# AVAILABLE DATA:
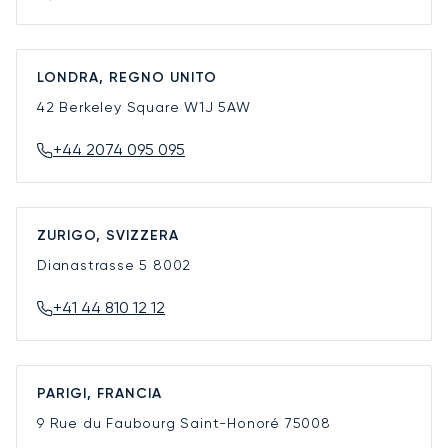
LONDRA, REGNO UNITO
42 Berkeley Square
W1J 5AW
+44 2074 095 095
ZURIGO, SVIZZERA
Dianastrasse 5
8002
+41 44 810 12 12
PARIGI, FRANCIA
9 Rue du Faubourg Saint-Honoré
75008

# EXERCISE DETAILS:
The listing above must be retyped word for word, without the pictures.

# REPLY TO THE EXERCISE:
LONDRA, REGNO UNITO
42 Berkeley Square
W1J 5AW
+44 2074 095 095
ZURIGO, SVIZZERA
Dianastrasse 5
8002
+41 44 810 12 12
PARIGI, FRANCIA
9 Rue du Faubourg Saint-Honoré
75008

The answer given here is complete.